_Task_:
All of the data below is to be copied again without changes.

_Stored entries_:
BEGIN

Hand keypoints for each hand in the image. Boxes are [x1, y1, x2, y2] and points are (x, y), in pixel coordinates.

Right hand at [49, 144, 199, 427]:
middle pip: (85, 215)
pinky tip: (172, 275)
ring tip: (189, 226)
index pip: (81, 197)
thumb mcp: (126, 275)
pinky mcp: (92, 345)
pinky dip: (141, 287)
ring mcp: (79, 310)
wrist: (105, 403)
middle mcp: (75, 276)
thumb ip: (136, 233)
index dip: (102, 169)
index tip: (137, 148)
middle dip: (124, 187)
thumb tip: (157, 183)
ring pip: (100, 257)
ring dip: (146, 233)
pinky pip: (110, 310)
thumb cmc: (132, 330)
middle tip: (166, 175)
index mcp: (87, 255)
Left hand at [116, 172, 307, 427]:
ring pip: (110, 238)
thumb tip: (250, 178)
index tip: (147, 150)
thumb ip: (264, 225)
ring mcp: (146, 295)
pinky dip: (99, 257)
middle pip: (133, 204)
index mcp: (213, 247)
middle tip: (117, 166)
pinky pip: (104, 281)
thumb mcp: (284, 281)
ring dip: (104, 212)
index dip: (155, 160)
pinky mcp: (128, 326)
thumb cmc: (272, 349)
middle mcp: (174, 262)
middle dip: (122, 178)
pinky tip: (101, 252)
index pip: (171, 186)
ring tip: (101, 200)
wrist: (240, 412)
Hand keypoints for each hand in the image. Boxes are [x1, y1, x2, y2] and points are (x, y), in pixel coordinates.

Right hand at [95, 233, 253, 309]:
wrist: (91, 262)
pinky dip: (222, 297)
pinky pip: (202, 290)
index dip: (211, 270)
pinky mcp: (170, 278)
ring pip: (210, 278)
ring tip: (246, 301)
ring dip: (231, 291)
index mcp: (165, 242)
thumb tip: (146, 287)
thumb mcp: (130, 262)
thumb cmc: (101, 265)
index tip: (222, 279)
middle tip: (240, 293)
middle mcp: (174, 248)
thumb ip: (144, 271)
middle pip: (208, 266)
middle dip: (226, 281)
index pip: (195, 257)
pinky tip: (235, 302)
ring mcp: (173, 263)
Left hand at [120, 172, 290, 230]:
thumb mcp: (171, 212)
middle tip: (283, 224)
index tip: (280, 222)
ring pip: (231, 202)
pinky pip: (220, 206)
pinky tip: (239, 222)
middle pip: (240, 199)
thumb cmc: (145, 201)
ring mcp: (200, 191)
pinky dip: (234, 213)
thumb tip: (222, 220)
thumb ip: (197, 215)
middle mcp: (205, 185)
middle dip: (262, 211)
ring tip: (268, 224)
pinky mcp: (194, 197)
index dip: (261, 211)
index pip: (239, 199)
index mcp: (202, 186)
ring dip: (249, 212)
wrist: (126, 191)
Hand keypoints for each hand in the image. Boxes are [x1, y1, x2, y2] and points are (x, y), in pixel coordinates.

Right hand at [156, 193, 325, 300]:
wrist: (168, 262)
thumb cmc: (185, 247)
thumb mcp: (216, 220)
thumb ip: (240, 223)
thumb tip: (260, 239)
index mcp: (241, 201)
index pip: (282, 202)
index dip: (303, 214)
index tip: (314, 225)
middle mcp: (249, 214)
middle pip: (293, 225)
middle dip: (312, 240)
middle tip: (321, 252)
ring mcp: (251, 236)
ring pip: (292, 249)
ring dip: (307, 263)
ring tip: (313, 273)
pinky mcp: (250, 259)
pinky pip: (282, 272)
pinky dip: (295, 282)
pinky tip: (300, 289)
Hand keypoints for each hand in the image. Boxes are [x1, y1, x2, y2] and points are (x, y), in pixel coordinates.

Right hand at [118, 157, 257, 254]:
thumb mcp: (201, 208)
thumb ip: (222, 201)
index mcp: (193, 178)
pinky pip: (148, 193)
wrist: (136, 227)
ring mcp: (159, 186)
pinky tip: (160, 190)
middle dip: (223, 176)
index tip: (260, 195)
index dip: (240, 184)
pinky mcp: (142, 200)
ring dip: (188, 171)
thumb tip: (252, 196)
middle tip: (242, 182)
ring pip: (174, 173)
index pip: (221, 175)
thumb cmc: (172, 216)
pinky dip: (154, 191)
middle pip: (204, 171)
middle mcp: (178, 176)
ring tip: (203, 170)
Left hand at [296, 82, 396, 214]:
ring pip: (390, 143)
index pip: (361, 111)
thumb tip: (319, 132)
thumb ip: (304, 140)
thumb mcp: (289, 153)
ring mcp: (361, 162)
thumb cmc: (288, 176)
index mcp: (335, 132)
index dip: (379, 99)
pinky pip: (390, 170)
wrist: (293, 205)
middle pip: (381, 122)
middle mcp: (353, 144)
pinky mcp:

END

_Answer section_:
Hand keypoints for each hand in the image. Boxes are [x1, y1, x2, y2] and points are (x, y), in pixel coordinates.

Right hand at [49, 144, 199, 427]:
middle pip: (85, 215)
pinky tip: (172, 275)
ring tip: (189, 226)
index pip: (81, 197)
thumb mcp: (126, 275)
pinky mcp: (92, 345)
pinky dip: (141, 287)
ring mcp: (79, 310)
wrist: (105, 403)
middle mcp: (75, 276)
thumb ip: (136, 233)
index dip: (102, 169)
index tip: (137, 148)
middle dip: (124, 187)
thumb tip: (157, 183)
ring pip: (100, 257)
ring dip: (146, 233)
pinky pip: (110, 310)
thumb cmc: (132, 330)
middle tip: (166, 175)
index mcp: (87, 255)
Left hand at [116, 172, 307, 427]:
ring pip: (110, 238)
thumb tip: (250, 178)
index tip: (147, 150)
thumb ip: (264, 225)
ring mcp: (146, 295)
pinky dip: (99, 257)
middle pip: (133, 204)
index mcp: (213, 247)
middle tip: (117, 166)
pinky pip: (104, 281)
thumb mcp: (284, 281)
ring dip: (104, 212)
index dip: (155, 160)
pinky mcp: (128, 326)
thumb cmc: (272, 349)
middle mcp: (174, 262)
middle dip: (122, 178)
pinky tip: (101, 252)
index pip: (171, 186)
ring tip: (101, 200)
wrist: (240, 412)
Hand keypoints for each hand in the image. Boxes are [x1, y1, x2, y2] and points are (x, y), in pixel coordinates.

Right hand at [95, 233, 253, 309]:
wrist: (91, 262)
pinky dip: (222, 297)
pinky pip: (202, 290)
index dip: (211, 270)
pinky mcp: (170, 278)
ring pip: (210, 278)
ring tip: (246, 301)
ring dip: (231, 291)
index mcp: (165, 242)
thumb tip: (146, 287)
thumb mcp: (130, 262)
thumb cmc: (101, 265)
index tip: (222, 279)
middle tip: (240, 293)
middle mcp: (174, 248)
thumb ip: (144, 271)
middle pip: (208, 266)
middle dip: (226, 281)
index pip: (195, 257)
pinky tip: (235, 302)
ring mcp: (173, 263)
Left hand at [120, 172, 290, 230]:
thumb mcp: (171, 212)
middle tip: (283, 224)
index tip: (280, 222)
ring pip: (231, 202)
pinky pip: (220, 206)
pinky tip: (239, 222)
middle pip: (240, 199)
thumb cmc: (145, 201)
ring mcp: (200, 191)
pinky dip: (234, 213)
thumb tip: (222, 220)
thumb ip: (197, 215)
middle mcp: (205, 185)
middle dip: (262, 211)
ring tip: (268, 224)
pinky mcp: (194, 197)
index dip: (261, 211)
index pip: (239, 199)
index mcp: (202, 186)
ring dip: (249, 212)
wrist: (126, 191)
Hand keypoints for each hand in the image. Boxes are [x1, y1, x2, y2] and points are (x, y), in pixel coordinates.

Right hand at [156, 193, 325, 300]:
wrist: (168, 262)
thumb cmc: (185, 247)
thumb mcp: (216, 220)
thumb ip: (240, 223)
thumb tip: (260, 239)
index mcp: (241, 201)
index pip: (282, 202)
index dip: (303, 214)
index tip: (314, 225)
middle mcp: (249, 214)
middle pip: (293, 225)
middle dip: (312, 240)
middle tip: (321, 252)
ring mcp: (251, 236)
ring pip: (292, 249)
ring dip: (307, 263)
ring tip: (313, 273)
pinky mcp: (250, 259)
pinky pip: (282, 272)
pinky dip: (295, 282)
pinky tip: (300, 289)
Hand keypoints for each hand in the image. Boxes are [x1, y1, x2, y2] and points are (x, y), in pixel coordinates.

Right hand at [118, 157, 257, 254]:
thumb mcp: (201, 208)
thumb ip: (222, 201)
index mcp: (193, 178)
pinky pip: (148, 193)
wrist: (136, 227)
ring mcp: (159, 186)
pinky tip: (160, 190)
middle dip: (223, 176)
index tip: (260, 195)
index dip: (240, 184)
pinky mcp: (142, 200)
ring dip: (188, 171)
thumb tip: (252, 196)
middle tip: (242, 182)
ring pip: (174, 173)
index pip: (221, 175)
thumb cmc: (172, 216)
pinky dip: (154, 191)
middle pip: (204, 171)
middle mcp: (178, 176)
ring tip: (203, 170)
Left hand at [296, 82, 396, 214]:
ring pip: (390, 143)
index pip: (361, 111)
thumb tip: (319, 132)
thumb ip: (304, 140)
thumb mcp: (289, 153)
ring mcp: (361, 162)
thumb cmc: (288, 176)
index mcp: (335, 132)
index dip: (379, 99)
pinky pip: (390, 170)
wrist: (293, 205)
middle pip: (381, 122)
middle mcp: (353, 144)
pinky mcp:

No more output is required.